Exercise brief.
Pictures must be dropped from the copy of the entries below; all else is returned exactly.

Supplied records.
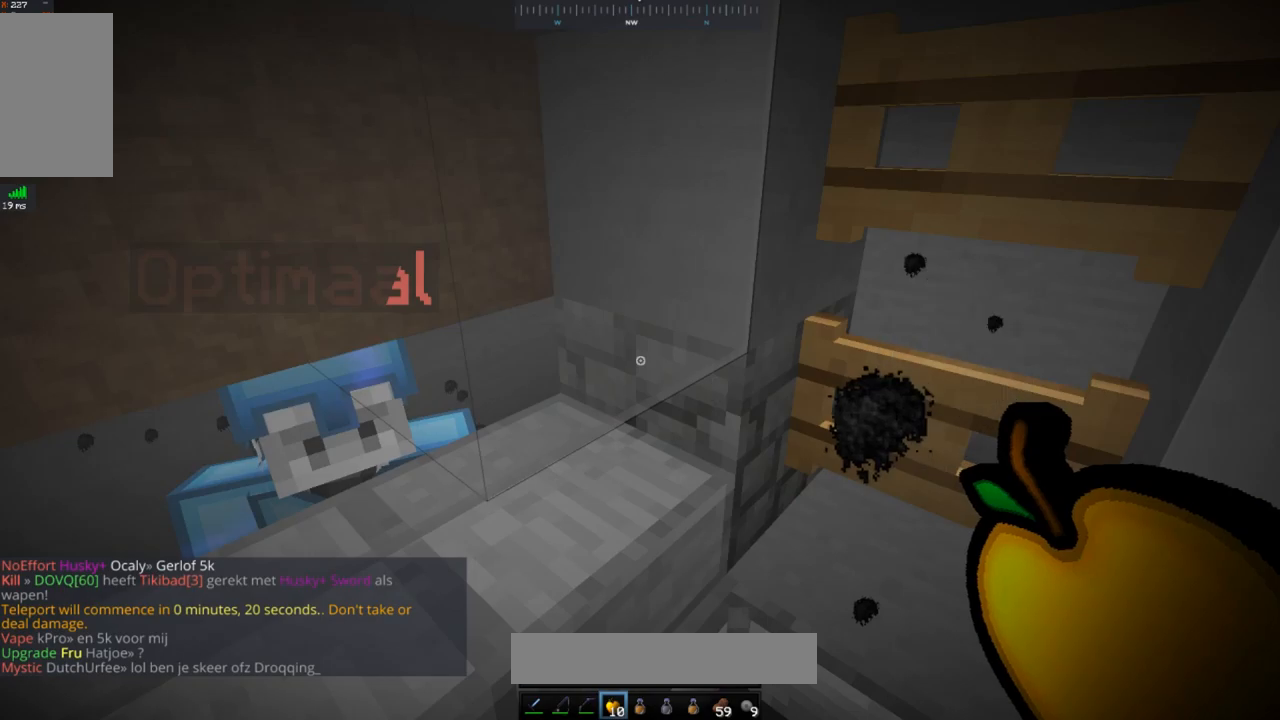
Gameplay with keyboard and mouse; each line is a JSON object with the keys and mouse buttons held at the frame after it. "events" lists presses ("down") and releases ("up") of "a", "d", "s", "space", "w", "mouse_left" and "mouse_right" between this image and that frame as [ms after this image, input, new state], when the widget could be followed in between. "mouse_left", "mouse_right" = the "left", "right" buttons of the "mouse" list. No other keys are recorded. Fast repeated clicks can show as one long hold. Mouse movement is not recorded.
{"keys": [], "mouse": [], "events": []}
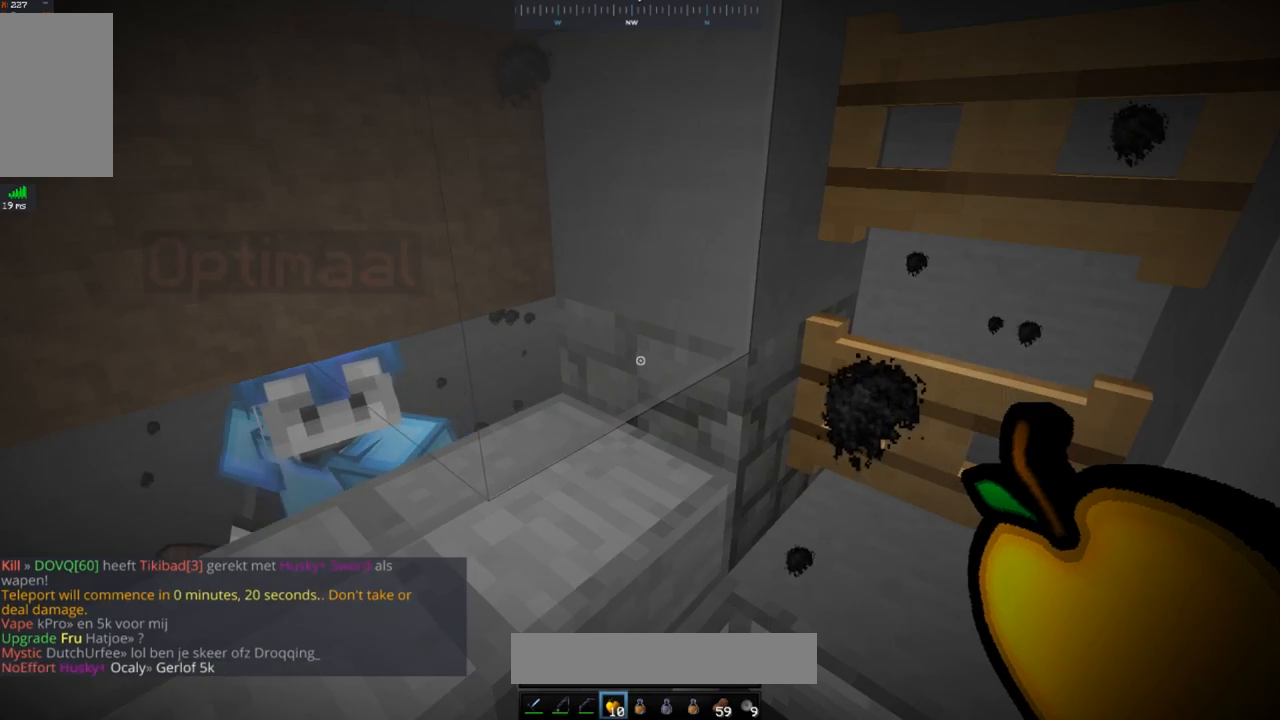
{"keys": [], "mouse": [], "events": []}
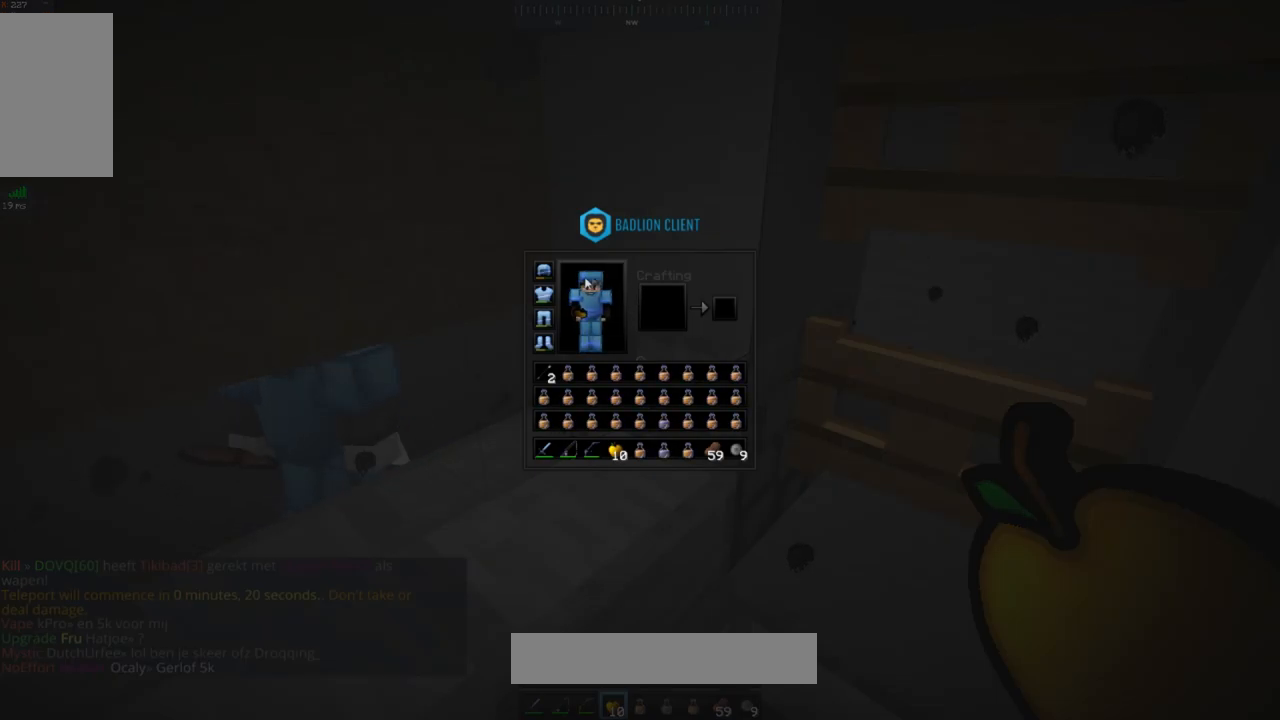
{"keys": [], "mouse": [], "events": []}
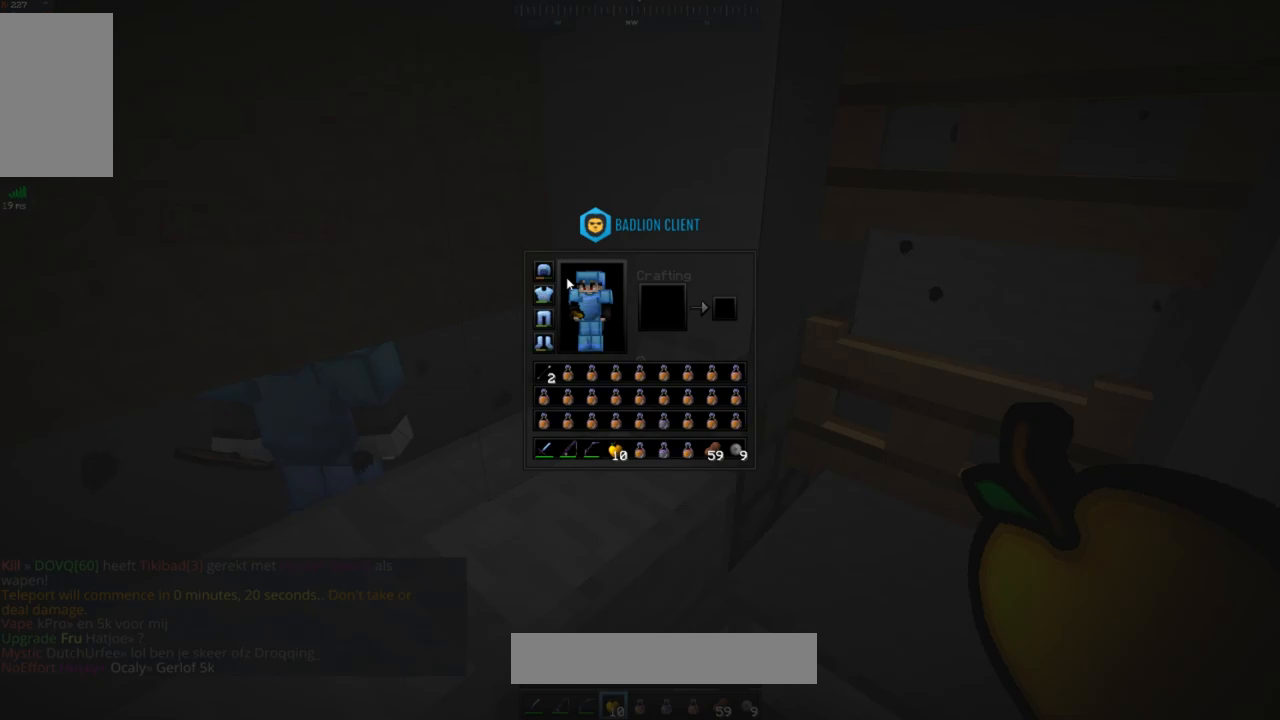
{"keys": [], "mouse": [], "events": []}
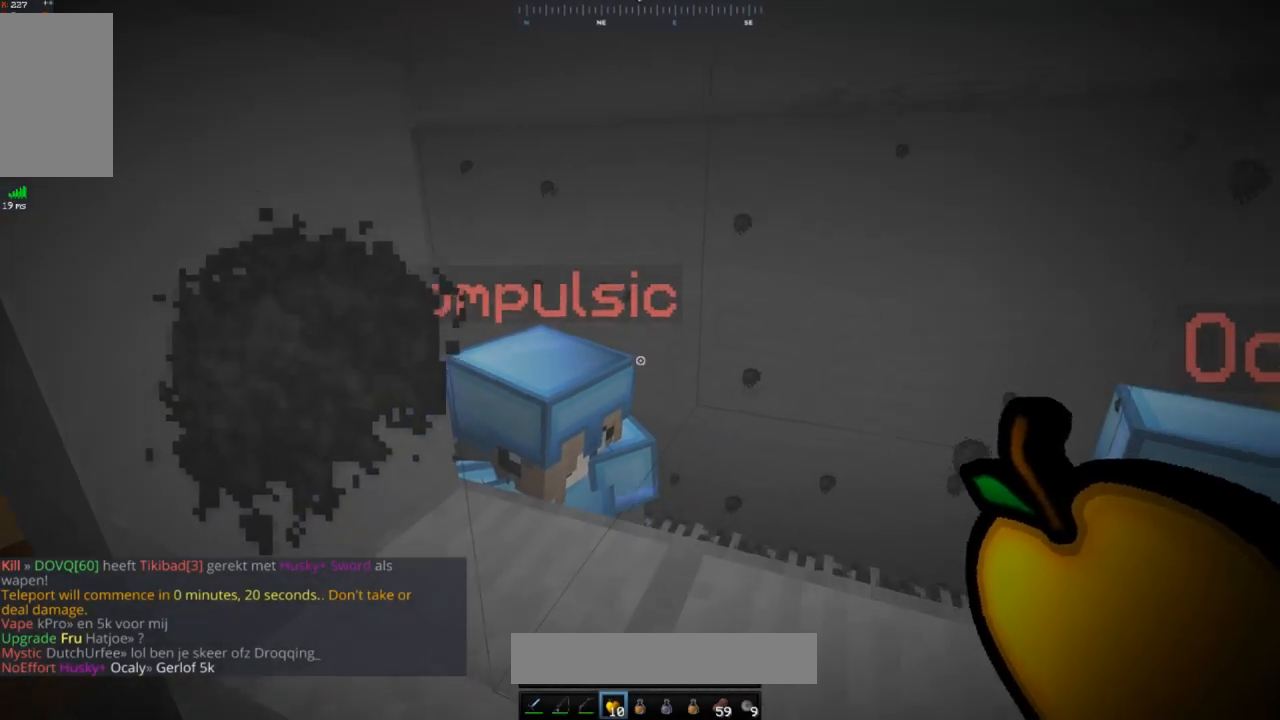
{"keys": [], "mouse": ["left"], "events": [[384, "mouse_left", "down"]]}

Completed task.
Gameplay with keyboard and mouse; each line is a JSON object with the keys and mouse buttons held at the frame after it. "events" lists presses ("down") and releases ("up") of "a", "d", "s", "space", "w", "mouse_left" and "mouse_right" between this image and that frame as [ms after this image, input, new state], when the widget could be followed in between. "mouse_left", "mouse_right" = the "left", "right" buttons of the "mouse" list. No other keys are recorded. Fast repeated clicks can show as one long hold. Mouse movement is not recorded.
{"keys": [], "mouse": [], "events": []}
{"keys": [], "mouse": [], "events": []}
{"keys": [], "mouse": [], "events": []}
{"keys": [], "mouse": [], "events": []}
{"keys": [], "mouse": ["left"], "events": [[384, "mouse_left", "down"]]}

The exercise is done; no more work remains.